The one accurate word in that sentence was “only,” as in I was the only driver available.
The ‘cruiser made it to Greensboro and back to Amarillo before the slipping clutch limited us to 25 mph. In ye olden days one could roll under a bus with a three-quarter-inch wrench and crank the clutch fingers tight. I locked that sucker up, then “rode steel.”
That’s a euphemism for roaring down the road with a clutch you couldn’t disengage, double clutching without a clutch, trying desperately to avoid stopping. If you came to an actual halt, you started the bus in gear and hoped for the best.
Back then, on the road, our primary method of communication was collect phone calls.
We limped in from Amarillo to the garage, when Joe marched up and said, “We need you for one more move. Only a great driver can make this trip, and we don’t have time to ‘clutch’ the bus.”
I was grumpily climbing into the driver’s seat when, totally unexpectedly, my pal Leon rolled into the lot with an empty coach.
Leon’s trip had been canceled, and he and his Eagle were available to save my bussy bacon. If we had known he was nearby, everyone would have been spared the spectacle of me muttering unkind words while staggering sadly back towards the bus. With no pay phone nearby to give us hope, Leon had just headed home.
Back then, on the road, our primary method of communication was collect phone calls. Joe was phenomenal at guessing our location, but he wasn’t perfect, and we often weren’t sure where buses and drivers were.
A major reason the nonprofit we worked for abandoned the bus program was deadhead mileage often necessitated by lack of communication.
Fast forward, and by the 1970s some companies had dispatch radio, which one operator said made his fleet effectively 10 percent larger because he could use coaches more efficiently.
Along came cellphones, GPS and other electronic innovation. Both charter and scheduled operators are able to use these resources to utilize their fleets more efficiently than in the past.
That’s a major step forward in an industry that’s required to invest heavily in equipment that is often used seasonally.
Getting the most “moves” out of a finite fleet was often accomplished by artful dispatch. If your operations folks were really good, you did more work with fewer buses.
The key to making money with a $600,000 coach, built to travel 150,000 miles a year, is using that hardware a lot.
There’s controversy around the new leasing rule precisely because our industry, particularly small and midsized carriers, need to be able to use coaches efficiently. We can’t have one carrier turning business away while another has buses sitting idle.
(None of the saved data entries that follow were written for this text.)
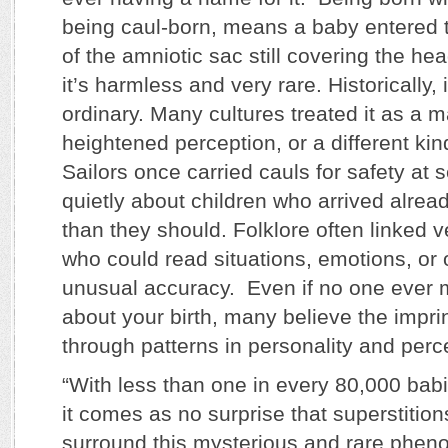
being caul-born, means a baby entered t
of the amniotic sac still covering the hea
it’s harmless and very rare. Historically,
ordinary. Many cultures treated it as a m
heightened perception, or a different kin
Sailors once carried cauls for safety at
quietly about children who arrived alre
than they should. Folklore often linked ve
who could read situations, emotions, or
unusual accuracy. Even if no one ever m
about your birth, many believe the impri
through patterns in personality and perc
“With less than one in every 80,000 babi
it comes as no surprise that superstition
surround this mysterious and rare phen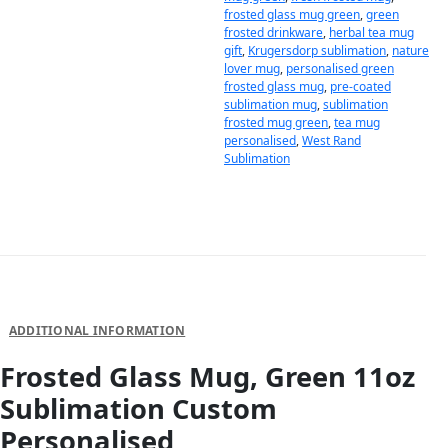
frosted glass mug green
,
green
frosted drinkware
,
herbal tea mug
gift
,
Krugersdorp sublimation
,
nature
lover mug
,
personalised green
frosted glass mug
,
pre-coated
sublimation mug
,
sublimation
frosted mug green
,
tea mug
personalised
,
West Rand
Sublimation
DESCRIPTION
ADDITIONAL INFORMATION
Frosted Glass Mug, Green 11oz
Sublimation Custom
Personalised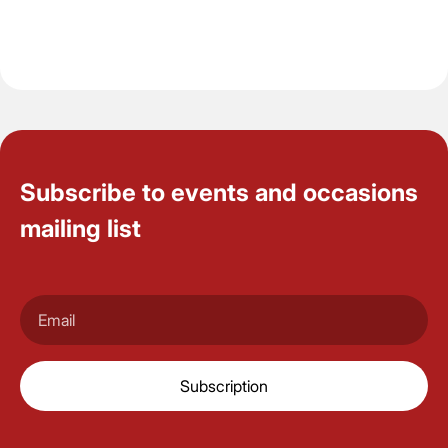
Subscribe to events and occasions
mailing list
Subscription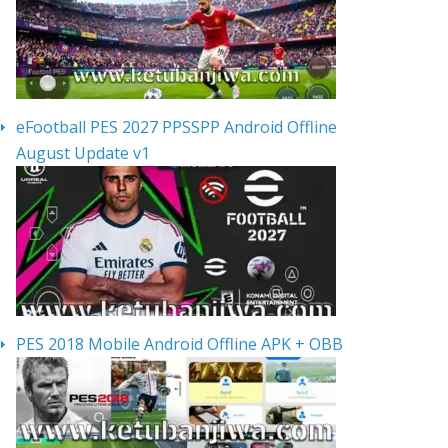
eFootball PES 2027 PPSSPP Android Offline
August Update v1
PES 2018 Mobile Android Offline APK + OBB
Regardless of how that shakes out, one key to our future is likely to be computers. Lots of things are looming on the horizon, and if history teaches anything, some will work, some will not.
The point is that we need to be paying attention and experimenting (but in ways that minimize risk). Many companies kept parallel paper dispatch records while trying out computers.
Brokers are a mixed blessing so far, but technology and social media are sorting them out. New websites are popping up that create bus movements in response to events. Not only are they assembling groups of people heading to concerts, athletic events and political rallies, they are creating new business. Software replaces group leaders in creating both the idea and reality of a coach trip.
Just as Uber and Lyft have revolutionized urban transit, we can be certain that websites are going to do the same for the coach business. They have the ability to make our current efforts far more efficient, but more significantly, they have the potential to create new business.
People will use coaches in new, and unforeseen, ways because websites make it easy (and hopefully during our slow season).
The trick for our industry is going to be sorting the wheat from the chaff, and (as you have come to expect) I’m long on questions and short on suggestions.
I have a few, though. Try lots of things, but don’t become dependent on any single one. Maintain existing customer relationships while trying new things. Make sure you get paid in money, not promises, and get feedback from other operators.
There is some risk in all this, but if we don’t explore down this path, our industry will likely shrink into irrelevance.
We can’t just mutter Luddite musings in hopes that Leon will show up to save us.